According to the paper, the domain specific metadata is more important to deal with the issues related to semantic heterogeneity, since it could capture information in a specific application or a domain. And it could be viewed as a vocabulary of terms for construction of more domain specific metadata descriptions. 

In the paper, two kinds of meta-data are introduced, including metadata contexts, and conceptual context. 
    1. Metadata contexts mainly abstracts the representational details;
    2. Conceptual contexts captures domain knowledge. Together with the structured data, the paper uses this metadata to capture the information content.

3. Constructing c-contexts from ontological terms. 
The method used in the paper is to use terms from domain specific ontologies as the vocabulary to characterize the information. In other words, the meta-data of a document could be represented as a vector of attribute-value pairs. Based on this definition, the mechanism of reasoning and manipulation is also discussed. In order to map contextual descriptions to the Database schema, a set of projection rules are defined and used. 
Finally, some issues about language and ontology in context representation are presented. 
    1. About the value of context attributes:
Context here is a collection of contextual coordinates and their values. There are some basic requirements for the definition of these values. (1) declarative in nature helping to perform inferences on the context. (2) express the context as a collection of contextual coordinates, each describing a specific aspect of information present in the database or requested by a query, which is consistent with the representation of the c-context. (3) have primitives in the model world and ontology.
    1. About the ontology: The scalability of the ontology is more concerned at this step. The paper tries to present two approaches to the combination of various ontologies. 
      1. The common one 
        1. build an extensive global ontology.
        2. exploit the semanties of a single problem domain. 
      2. Re-use of existing ontologies/classifications
        1. combining different existing ontologies, but some problems should be noticed, like the overlap between different ontologies. 

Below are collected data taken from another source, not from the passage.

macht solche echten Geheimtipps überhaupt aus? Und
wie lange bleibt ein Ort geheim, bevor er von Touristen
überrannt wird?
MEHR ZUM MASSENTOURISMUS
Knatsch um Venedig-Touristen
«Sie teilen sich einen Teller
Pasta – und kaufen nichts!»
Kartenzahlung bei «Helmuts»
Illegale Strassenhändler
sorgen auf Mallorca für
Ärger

4. Semantic interoperability using terminological relationships, like synonyms, hyponyms, hypernyms.
    1. When discussing the synonyms to interoperate across ontologies, the paper used OBSERVER as an example. 
      1. An architecture for interoperation is presented. It's mainly composed of query processor, ontology server, interontologies relationships manager (IRM) and ontologies. (This structure may be useful for our work. At least, we could make a comparison between it and our own architecture. In some sense, I don't think it could work very well, because the component IRM assumes too much work, and it's complex enough to intimidate any designer, although IRM helps a lot for the scalability of the whole procedure. )

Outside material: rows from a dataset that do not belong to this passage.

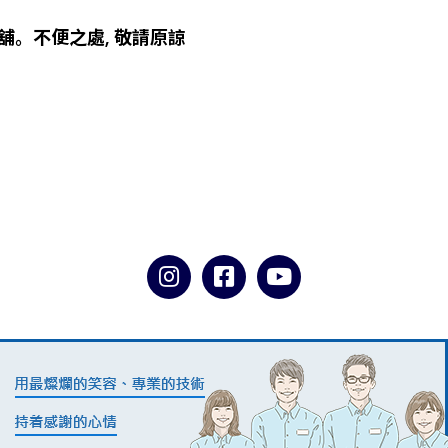
舖。不便之處,
敬請原諒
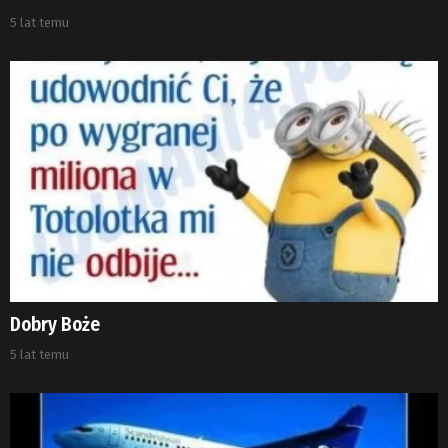
5 lat temu
Dobry Boże
5 lat temu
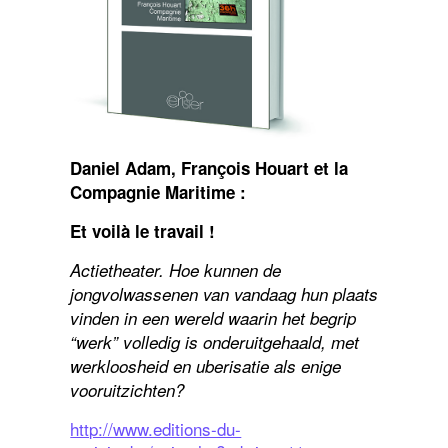
Daniel Adam, François Houart et la
Compagnie Maritime :
Et voilà le travail !
Actietheater. Hoe kunnen de
jongvolwassenen van vandaag hun plaats
vinden in een wereld waarin het begrip
“werk” volledig is onderuitgehaald, met
werkloosheid en uberisatie als enige
vooruitzichten?
http://www.editions-du-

    1. Using hyponyms and hypernyms to interoperate across ontologies: this section seems very useful because it describes the problems we have in our project. In reality, hierarchical relationships like hypernyms, hyponyms are more common than synonym ones. The solution introduced by the paper is to substitute a non-translated term by the intersection of its immediate parents or the union of its immediate children. The point is that synonyms, hyponyms and hypernyms should be firstly identified inside and between the user and target ontologies.